Look like very handy & accurate tools…

... probably cost an arm & a leg… yes?


----------



## Cher

Thank you for the info. I hope it is available in SA


----------



## GaryK

Joe - That would depend on the value of your arms and legs. 

Not that bad, for example you can get a 6" marking rule on Amazon for $12.99 and a 12" for $15.99.


----------



## Splinterman

Hey Gary,
Great review…well done.


----------



## asthesawturns

Wow great review, I appreciate the time you took to write about these products. Very interesting, definately something for me to consider.

Thanks


----------



## CanadianWoodChuck

Just have to get some - they look excellent -Thanks Gary nice review


----------



## spaids

I picked up a 12" T-rule at a garage sale for $10. I love it. Its so simple and inexpensive yet so functional it is a MUST HAVE tool.


----------



## Tikka

These look fantastic marking tools to have in the shop - they look really accurate and precise.
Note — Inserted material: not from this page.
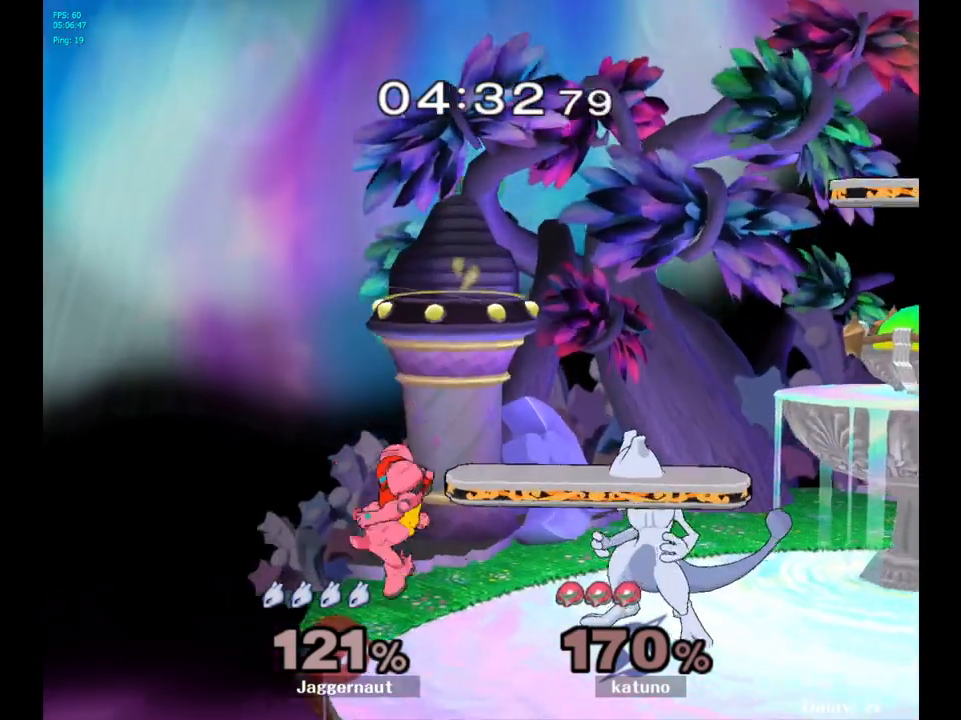
{"buttons": [], "left_stick": "left", "right_stick": "center", "events": [[33, "left_stick", "left"], [100, "A", "down"], [250, "A", "up"]]}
Thanks for the link to You-Tube - well worth reviewing all the vids in the sequence.


----------



## degoose

As with all things INCRA these are so accurate… not cheap but not really expensive either… altho cost a bit more in the land downunder.. I just need to get the protractor to complete the set.. thanks for the reminder.. and the review.


----------



## PurpLev

I have yet to see an Incra tool that is not remarkable!

however , I have a gripe with their marking rules - they all rely on the use of 0.5 mechanical pencil. in my experience, 0.5 lead is very delicate and especially when used on wood it breaks easily. I never had good success with 0.5 pencils.
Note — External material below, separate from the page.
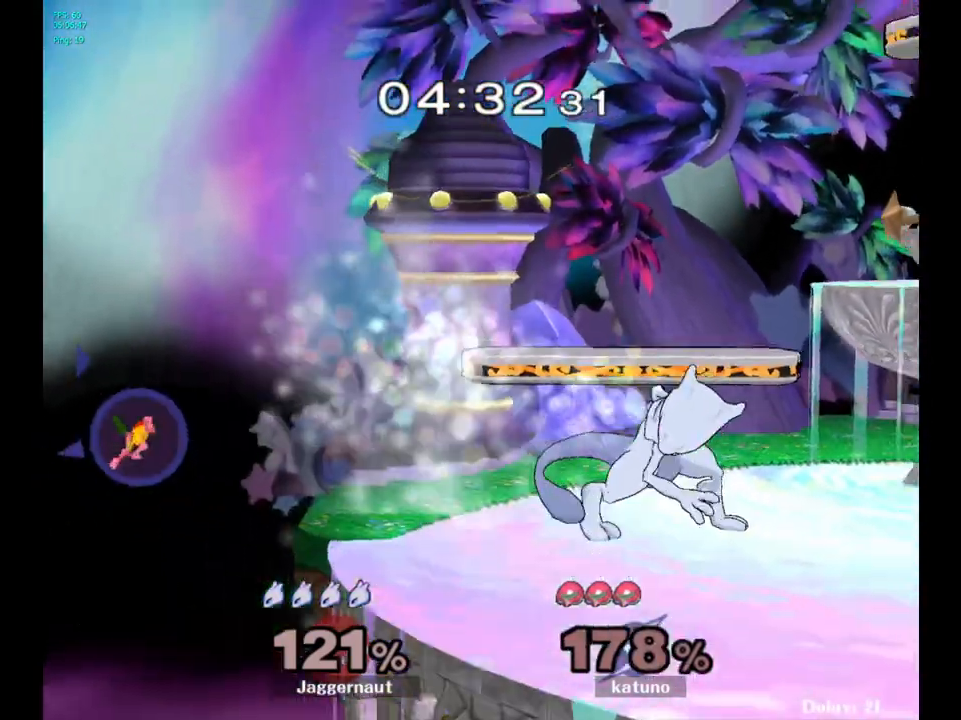
{"buttons": [], "left_stick": "left", "right_stick": "center", "events": []}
I use 0.9 mechanical pencils in the shop and they are almost as fine as the 0.5 but sturdy as rock, I have never ever had a lead break on me regardless of what I was doing with it.
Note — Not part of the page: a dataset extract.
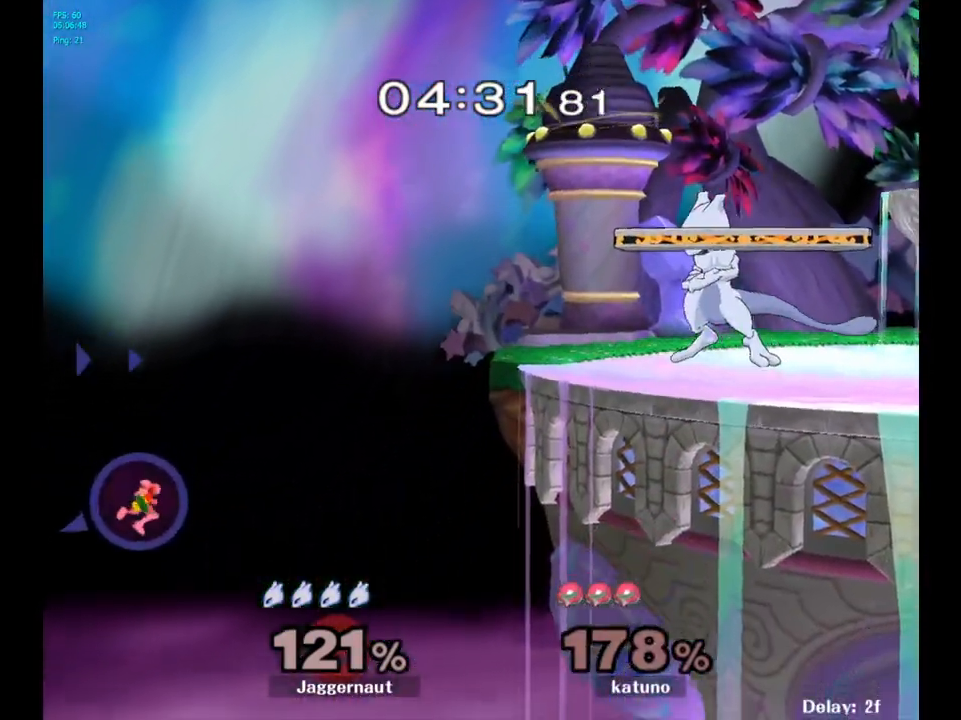
{"buttons": [], "left_stick": "center", "right_stick": "center", "events": [[233, "left_stick", "center"]]}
I guess though I'd have to keep a 0.5 pencil around if I do choose to start using the Incra rules as I doubt they'll change their machining for ME


----------



## jbertelson

*Gary*
I have a similar ruler from General, and it is 12" long and it is excellent. I spotted these items you reviewed here in an Amazon ad and wondered about them, and darned if a review didn't come up (-:

Thanks Gary, I think these go on my must have list. They expand on the concept of that little General ruler of mine that I picked up a while back at the local hardware store. But these bring the concept to a whole new level.

I have been thinking quite a bit about measurement, and the hierarchy of techniques regarding precision and accuracy. These help improve both precision and accuracy in perhaps the least accurate and precise thing we do…..mark with a pencil.


----------



## JimmyK49022

I have the 18 inch of all 3. Very nice 
even comes with a click pencil too.

Jim


----------



## Gpops

Been looking for that small metric square. Couldn't find so Googled and found this outfit. Great personal service. Answered all my questions. Ordered direct from them. Fast delivery.

https://www.incrementaltools.com


----------



## Raymondz

Incremental Tools is the store front for Incra.


----------



## a1Jim

thanks Gary good review . I have some incra stuff and it works well.


----------